I also wrote to bounty about always getting stuck with the large sheets instead of the smaller ones. They told how to tell the difference which I had never noticed, (there was a blue band on one and an orange band around the top on the other. They sent me good coupons too. I wrote to PF Changs telling them that the writing was so small on the package that I didn't even see the heat index on the package and I had to throw the entire package out because it was too hot for me. They sent me a coupon for a free package. These companies want you to be happy because they want you to keep buying their products. If you don't tell them what is wrong they can't fix it.
by Anonymous | reply 46 | September 13, 2021 3:07 AM |
i'm old and remember when reeses miniatures came in a box, like russell stover
by Anonymous | reply 47 | September 13, 2021 6:28 AM |
I remember when Reese's didn't taste like chocolate vomit.
I'm in the mood for dark chocolate candied apricots. Crate&Barrel uses to carry them.
by Anonymous | reply 48 | September 13, 2021 6:46 AM |
r47 those were my favorites. they either changed the recipe or being wrapped in aluminum changed the taste of them
by Anonymous | reply 49 | September 13, 2021 12:07 PM |
OP- I was watching that episode of My 600lb Life the other day ( I recorded it months ago) with Isaac, the Mexican kid who cooks all the meals for his family. In one scene they show him sitting at a table eating from a bag of Chex mix and he's poured out a big bag of Reese's Mini Peanut Butter Cups.
Is that kid you OP? Hi Isaac!
by Anonymous | reply 50 | September 13, 2021 1:11 PM |
R46 would like to speak to the manager.
by Anonymous | reply 51 | September 13, 2021 10:25 PM |
This is the OP and I am back with an update. I decided to give away the pretzel things and went to two different neighbors. They REFUSED to take the Reeses, rightly pointing out that they are tainted with pretzels. I then went to the mail lady and her joy at the prospect of free candy turned to disgust when she heard about the pretzels.
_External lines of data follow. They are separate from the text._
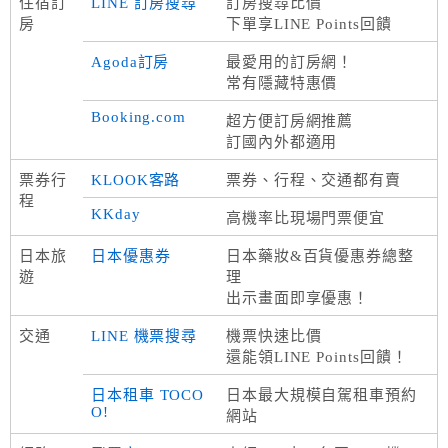
住宿訂
LINE 訂房搜尋
訂房搜尋比價
房
下單享LINE Points回饋
Agoda訂房
最愛用的訂房網！
常有隱藏特惠價
Booking.com
超方便訂房網推薦
訂國內外都適用
票券行
KLOOK客路
票券、行程、交通都有賣
程
KKday
高機率比現場門票便宜
日本旅
日本優惠券
日本藥妝&百貨優惠券總整
遊
理
出示畫面即享優惠！
交通
LINE 機票搜尋
機票快速比價
還能領LINE Points回饋！
日本租車 TOCO
日本最大規模自駕租車預約
O!
網站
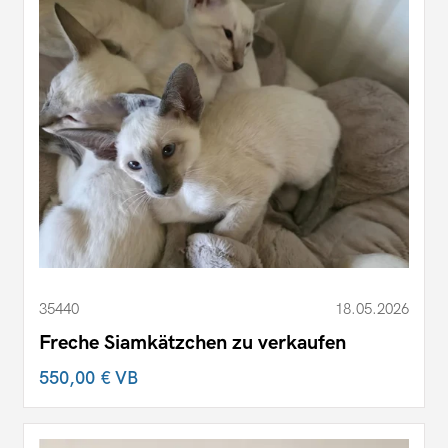
35440
18.05.2026
Freche Siamkätzchen zu verkaufen
550,00 €
VB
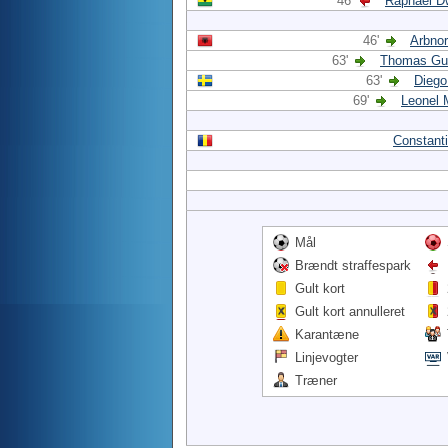
46'
Raphael 
46'
Arbnor
63'
Thomas Gu
63'
Diego
69'
Leonel 
Constant
Mål
Brændt straffespark
Gult kort
Gult kort annulleret
Karantæne
Linjevogter
Træner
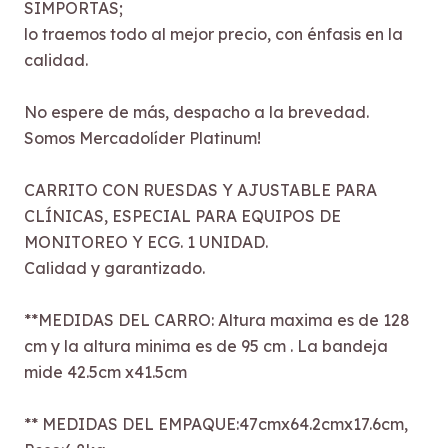
SIMPORTAS;
lo traemos todo al mejor precio, con énfasis en la
calidad.
No espere de más, despacho a la brevedad.
Somos Mercadolíder Platinum!
CARRITO CON RUESDAS Y AJUSTABLE PARA
CLÍNICAS, ESPECIAL PARA EQUIPOS DE
MONITOREO Y ECG. 1 UNIDAD.
Calidad y garantizado.
**MEDIDAS DEL CARRO: Altura maxima es de 128
cm y la altura minima es de 95 cm . La bandeja
mide 42.5cm x41.5cm
** MEDIDAS DEL EMPAQUE:47cmx64.2cmx17.6cm,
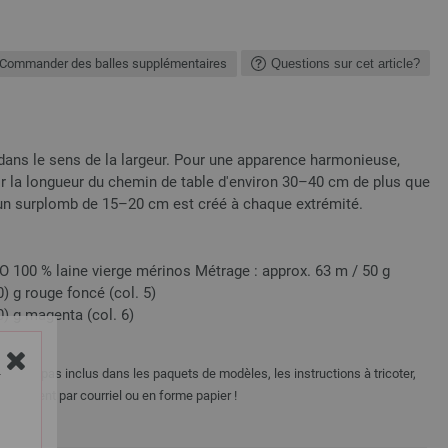
Commander des balles supplémentaires
Questions sur cet article?
 dans le sens de la largeur. Pour une apparence harmonieuse,
la longueur du chemin de table d'environ 30–40 cm de plus que
i, un surplomb de 15–20 cm est créé à chaque extrémité.
00 % laine vierge mérinos Métrage : approx. 63 m / 50 g
0) g rouge foncé (col. 5)
00) g magenta (col. 6)
e sont pas inclus dans les paquets de modèles, les instructions à tricoter,
Y
tuitement par courriel ou en forme papier !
Finally I handed them off to some kids. All of the people who refused the pretzel-Reeses were black, which just goes to show that black people have good taste in candy. No doubt this pretzel business was dreamt up by a fat white guy in Ohio or some other place bereft of good food.
by Anonymous | reply 52 | September 14, 2021 9:13 PM |
I repeat that I seek out pretzel Reeses on purpose!
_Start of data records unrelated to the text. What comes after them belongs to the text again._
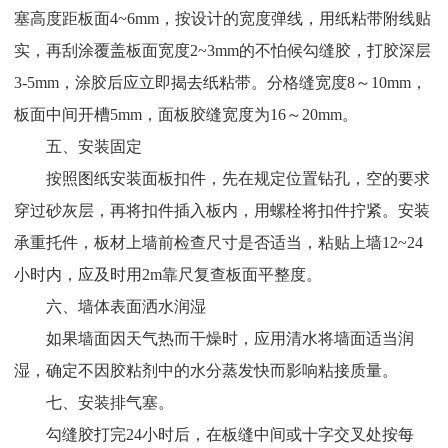
塞高度距板面4~6mm，按设计的宽度弹线，用纸粘带附线贴
实，再刮涂覆盖板面宽度2~3mm的不怕候勾缝胶，打胶深层
3-5mm，涂胶后应立即揭去纸粘带。分格缝宽度8～10mm，
板面中间开槽5mm，面板胶缝宽度为16～20mm。
五、安装固定
按照图纸安装面板扣件，先在规定位置钻孔，空的要求
穿过砂灰层，再将扣件插入板内，用螺栓将扣件拧紧。安装
承重托件，板材上墙前检查尺寸是否适当，粘贴上墙12~24
小时内，应及时用2m靠尺复查板面平整度。
六、墙体表面洒水润湿
如果墙面因天气热而干燥时，应用清水将墙面适当润
湿，确定不因胶粘剂中的水分蒸发快而影响粘接质量。
七、安装排气塞。
勾缝胶打完24小时后，在板缝中间或十字交叉处按每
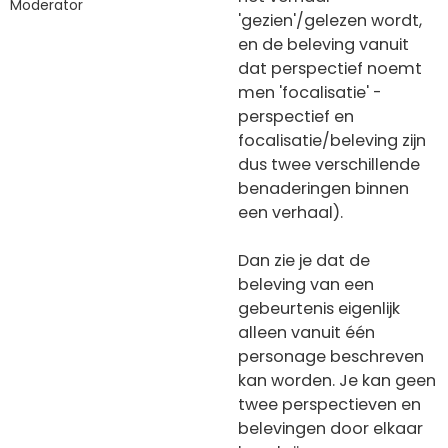
Moderator
'gezien'/gelezen wordt,
en de beleving vanuit
dat perspectief noemt
men 'focalisatie' -
perspectief en
focalisatie/beleving zijn
dus twee verschillende
benaderingen binnen
een verhaal).
Dan zie je dat de
beleving van een
gebeurtenis eigenlijk
alleen vanuit één
personage beschreven
kan worden. Je kan geen
twee perspectieven en
belevingen door elkaar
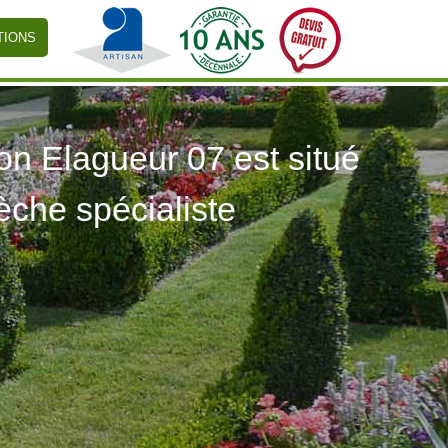
TIONS
 Elagueur 07 est situé
èche spécialiste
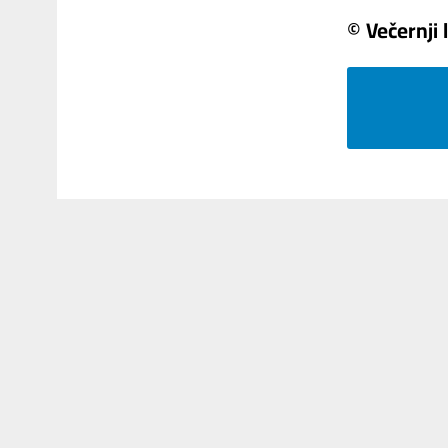
© Večernji l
by Anonymous | reply 53 | September 14, 2021 10:48 PM |
OP - Oh honey, no. All those people refused the candy because it was melting in your sweaty fat hand. These are people who wouldn't even touch free money from you.
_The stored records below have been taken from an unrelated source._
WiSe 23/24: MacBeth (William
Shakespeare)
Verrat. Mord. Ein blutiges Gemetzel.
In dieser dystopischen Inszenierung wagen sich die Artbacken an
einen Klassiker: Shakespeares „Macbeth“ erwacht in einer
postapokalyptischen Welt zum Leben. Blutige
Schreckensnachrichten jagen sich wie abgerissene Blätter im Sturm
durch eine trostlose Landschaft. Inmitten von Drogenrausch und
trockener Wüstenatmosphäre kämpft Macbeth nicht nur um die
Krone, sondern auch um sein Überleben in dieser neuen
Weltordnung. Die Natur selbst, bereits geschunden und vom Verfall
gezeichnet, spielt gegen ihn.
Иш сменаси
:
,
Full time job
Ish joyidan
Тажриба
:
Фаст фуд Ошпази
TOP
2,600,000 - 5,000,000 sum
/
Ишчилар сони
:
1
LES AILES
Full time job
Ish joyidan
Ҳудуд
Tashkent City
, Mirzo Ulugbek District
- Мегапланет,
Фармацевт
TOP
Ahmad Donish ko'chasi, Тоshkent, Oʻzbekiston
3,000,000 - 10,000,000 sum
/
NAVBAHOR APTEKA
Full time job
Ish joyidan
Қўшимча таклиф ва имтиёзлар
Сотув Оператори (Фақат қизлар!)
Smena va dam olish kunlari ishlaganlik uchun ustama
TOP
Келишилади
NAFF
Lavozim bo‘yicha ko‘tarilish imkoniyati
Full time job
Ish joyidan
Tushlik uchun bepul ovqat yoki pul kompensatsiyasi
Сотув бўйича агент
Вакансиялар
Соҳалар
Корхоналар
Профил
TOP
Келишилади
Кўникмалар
by Anonymous | reply 54 | September 14, 2021 11:35 PM |
WRONG, r54! They were excited and pleased to see me approach with Reeses in hand. When I explained they contained pretzels, they made a face and said NO THANK YOU.
by Anonymous | reply 55 | September 15, 2021 12:44 AM |
R55 - Give it up. None of this ever happened, and your nonsensical prank thread has run it's course. 50-odd posts is far more than it deserved.
by Anonymous | reply 56 | September 15, 2021 11:45 AM |
Daddy could turn a bag of Reese’s into the most delicious FUDGE ever!
by Anonymous | reply 57 | September 15, 2021 11:54 AM |
OP, you could have put them in food processor then tossed the resulting crumbs in double chocolate chip ice cream and our of with caramel and whipped cream.
by Anonymous | reply 58 | September 16, 2021 3:16 AM |
R58 - Or save them for Halloween and foist them on unsuspecting, beggar urchins.
by Anonymous | reply 59 | September 16, 2021 3:22 AM |
Call the cops!
by Anonymous | reply 60 | September 16, 2021 3:24 AM |
I’ll swing by as soon as I find my snack purse, OP.
I hate waste!
by Anonymous | reply 61 | September 16, 2021 3:29 AM |
[quote]I bought a huge bag of Reeses to dine on
Gorge or binge on perhaps, but dine?
by Anonymous | reply 62 | September 16, 2021 3:30 AM |
snack purse = carpetbag
by Anonymous | reply 63 | September 16, 2021 3:30 AM |
They are really good. Smoke some weed and that sweet, salty combo will be delightful.
by Anonymous | reply 64 | September 16, 2021 5:55 AM |
I have an update. Tonight, I went to CVS, in the mood for candy and bandaids, but to my chagrin the only Reeses in stock were the nasty pretzel kind and peanut brittle Reeses, which I am certain has the same chunky texture I hated in the pretzel Reeses. I actually left CVS empty handed! That's the bad news. But the good news is that I had awareness of these impostors and avoided buying them!
by Anonymous | reply 65 | December 8, 2021 1:55 AM |
Used to be when you went to the store there was one variety of Wheat Things, one kind of Triscuits. Now you have to read the packages carefully so you don't end up with the wrong thing. I almost clobbered bf when he accidentally bought unsalted nuts.
by Anonymous | reply 66 | December 8, 2021 2:03 AM |
My felicitations on your evolved mental state, OP.
by Anonymous | reply 67 | December 8, 2021 2:03 AM |
Hi OP , just following, hope you have recovered from this recent snack trauma.
by Anonymous | reply 68 | December 9, 2021 5:33 PM |
Pretzels are practically vegetables! How dare they include them in OP's special snack?
by Anonymous | reply 69 | December 9, 2021 5:37 PM |
The trend towards mixing sweet and salty does get kind of annoying when you think you're getting something sweet and it's got big chunks of pink Himalayan sea salt in it.
by Anonymous | reply 70 | December 9, 2021 5:48 PM |
[quote]intrusion of pretzels.
Is that like a nest of snakes or a murder of crows?
by Anonymous | reply 71 | December 9, 2021 5:58 PM |
What’s a pretzel?
by Anonymous | reply 72 | December 9, 2021 5:59 PM |
Trader Joe’s dark chocolate peanut butter cups.
by Anonymous | reply 73 | December 9, 2021 6:01 PM |
Getta loada Constance McCashin at R58!